■ **What to do**: Reproduce the article on the cancelled NHL prospects tournament word for word, from its headline through the final sentence.

■ **Document excerpt**:
○ ○ ○ ○

NHL Feels First Effects Of Labor Uncertainty, Cancels Prospects Tournament
The first effects of NHL labor uncertainty were felt Thursday when the Red Wings cancelled the annual prospects tournament scheduled to be held in Traverse City, Mich. Eight NHL clubs were scheduled to participate in the tournament in early September: the Red Wings, Sabres, Hurricanes, Blue Jackets, Stars, Wild, Rangers and Blues. Red Wings GM Ken Holland said the tournament was cancelled "due to the uncertainty surrounding the collective bargaining agreement and the advance commitments required from the various parties, including hotels, airlines, teams, players and their families." Holland said all eight teams are committed to having the tournament in Sept., 2013 (Christopher Botta, SportsBusiness Journal).

○ ○ ○ ○

■ **Supplied data**:
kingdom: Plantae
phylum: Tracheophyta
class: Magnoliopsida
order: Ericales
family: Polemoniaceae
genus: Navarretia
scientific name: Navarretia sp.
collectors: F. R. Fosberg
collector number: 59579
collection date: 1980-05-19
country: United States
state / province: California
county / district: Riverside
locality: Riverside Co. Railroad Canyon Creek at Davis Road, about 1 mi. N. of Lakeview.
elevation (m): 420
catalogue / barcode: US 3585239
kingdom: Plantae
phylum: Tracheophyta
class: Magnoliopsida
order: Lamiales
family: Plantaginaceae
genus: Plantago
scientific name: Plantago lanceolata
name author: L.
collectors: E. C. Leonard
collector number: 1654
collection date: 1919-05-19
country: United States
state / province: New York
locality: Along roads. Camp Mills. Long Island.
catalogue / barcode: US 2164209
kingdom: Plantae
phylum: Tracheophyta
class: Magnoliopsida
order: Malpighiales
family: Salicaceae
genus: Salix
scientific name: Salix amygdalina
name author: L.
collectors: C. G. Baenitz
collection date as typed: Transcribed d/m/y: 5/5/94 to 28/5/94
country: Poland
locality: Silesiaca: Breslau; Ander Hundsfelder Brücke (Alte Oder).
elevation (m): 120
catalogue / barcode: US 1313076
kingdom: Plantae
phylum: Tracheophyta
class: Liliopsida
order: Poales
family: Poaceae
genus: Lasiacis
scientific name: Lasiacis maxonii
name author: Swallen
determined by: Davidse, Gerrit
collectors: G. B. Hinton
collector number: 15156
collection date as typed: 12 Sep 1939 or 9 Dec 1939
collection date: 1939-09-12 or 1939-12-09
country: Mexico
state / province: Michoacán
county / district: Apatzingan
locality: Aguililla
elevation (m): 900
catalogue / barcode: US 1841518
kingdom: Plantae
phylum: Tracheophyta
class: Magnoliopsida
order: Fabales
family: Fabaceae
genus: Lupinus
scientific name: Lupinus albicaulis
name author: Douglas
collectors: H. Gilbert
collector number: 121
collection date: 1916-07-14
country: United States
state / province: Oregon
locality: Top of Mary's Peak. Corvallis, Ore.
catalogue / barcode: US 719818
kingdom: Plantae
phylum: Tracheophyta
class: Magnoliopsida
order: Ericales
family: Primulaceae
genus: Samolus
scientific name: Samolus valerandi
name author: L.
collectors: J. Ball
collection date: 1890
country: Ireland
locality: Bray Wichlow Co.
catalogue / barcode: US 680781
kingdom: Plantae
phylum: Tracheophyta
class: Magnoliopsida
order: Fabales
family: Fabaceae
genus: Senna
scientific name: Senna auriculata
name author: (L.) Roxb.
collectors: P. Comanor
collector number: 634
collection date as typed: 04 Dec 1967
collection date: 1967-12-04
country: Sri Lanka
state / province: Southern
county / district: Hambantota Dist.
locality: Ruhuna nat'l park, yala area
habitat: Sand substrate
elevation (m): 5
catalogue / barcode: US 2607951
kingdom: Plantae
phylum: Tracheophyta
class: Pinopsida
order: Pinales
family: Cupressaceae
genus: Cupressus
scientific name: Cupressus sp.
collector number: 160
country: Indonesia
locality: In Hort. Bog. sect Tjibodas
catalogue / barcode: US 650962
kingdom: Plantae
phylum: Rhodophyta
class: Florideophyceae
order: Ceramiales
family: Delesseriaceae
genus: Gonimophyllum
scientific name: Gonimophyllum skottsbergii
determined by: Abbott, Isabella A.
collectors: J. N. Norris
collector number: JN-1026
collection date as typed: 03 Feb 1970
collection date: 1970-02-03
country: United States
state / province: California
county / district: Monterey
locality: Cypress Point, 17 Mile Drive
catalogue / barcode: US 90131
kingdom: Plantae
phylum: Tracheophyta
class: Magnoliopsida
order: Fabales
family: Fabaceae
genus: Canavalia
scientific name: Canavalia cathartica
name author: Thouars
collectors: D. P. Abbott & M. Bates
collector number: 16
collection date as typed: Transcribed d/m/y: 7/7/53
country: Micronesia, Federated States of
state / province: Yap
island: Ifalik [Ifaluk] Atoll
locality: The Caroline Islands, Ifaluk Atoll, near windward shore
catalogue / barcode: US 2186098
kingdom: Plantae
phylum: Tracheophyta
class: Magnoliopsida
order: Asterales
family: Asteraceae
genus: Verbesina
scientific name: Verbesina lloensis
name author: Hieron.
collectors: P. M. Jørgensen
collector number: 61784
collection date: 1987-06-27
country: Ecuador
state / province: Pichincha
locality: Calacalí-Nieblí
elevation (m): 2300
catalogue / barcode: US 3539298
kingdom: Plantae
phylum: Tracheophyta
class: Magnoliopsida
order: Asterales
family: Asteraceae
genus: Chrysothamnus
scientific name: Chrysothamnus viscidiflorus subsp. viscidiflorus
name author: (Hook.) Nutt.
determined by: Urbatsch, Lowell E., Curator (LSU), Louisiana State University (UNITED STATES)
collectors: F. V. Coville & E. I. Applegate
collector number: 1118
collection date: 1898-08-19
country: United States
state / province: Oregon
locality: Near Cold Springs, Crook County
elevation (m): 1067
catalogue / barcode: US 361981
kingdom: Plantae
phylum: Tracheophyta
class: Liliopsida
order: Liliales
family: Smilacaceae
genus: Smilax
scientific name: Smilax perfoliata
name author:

○ ○ ○ ○

■ **Solution to the exercise**:
NHL Feels First Effects Of Labor Uncertainty, Cancels Prospects Tournament
The first effects of NHL labor uncertainty were felt Thursday when the Red Wings cancelled the annual prospects tournament scheduled to be held in Traverse City, Mich. Eight NHL clubs were scheduled to participate in the tournament in early September: the Red Wings, Sabres, Hurricanes, Blue Jackets, Stars, Wild, Rangers and Blues. Red Wings GM Ken Holland said the tournament was cancelled "due to the uncertainty surrounding the collective bargaining agreement and the advance commitments required from the various parties, including hotels, airlines, teams, players and their families." Holland said all eight teams are committed to having the tournament in Sept., 2013 (Christopher Botta, SportsBusiness Journal).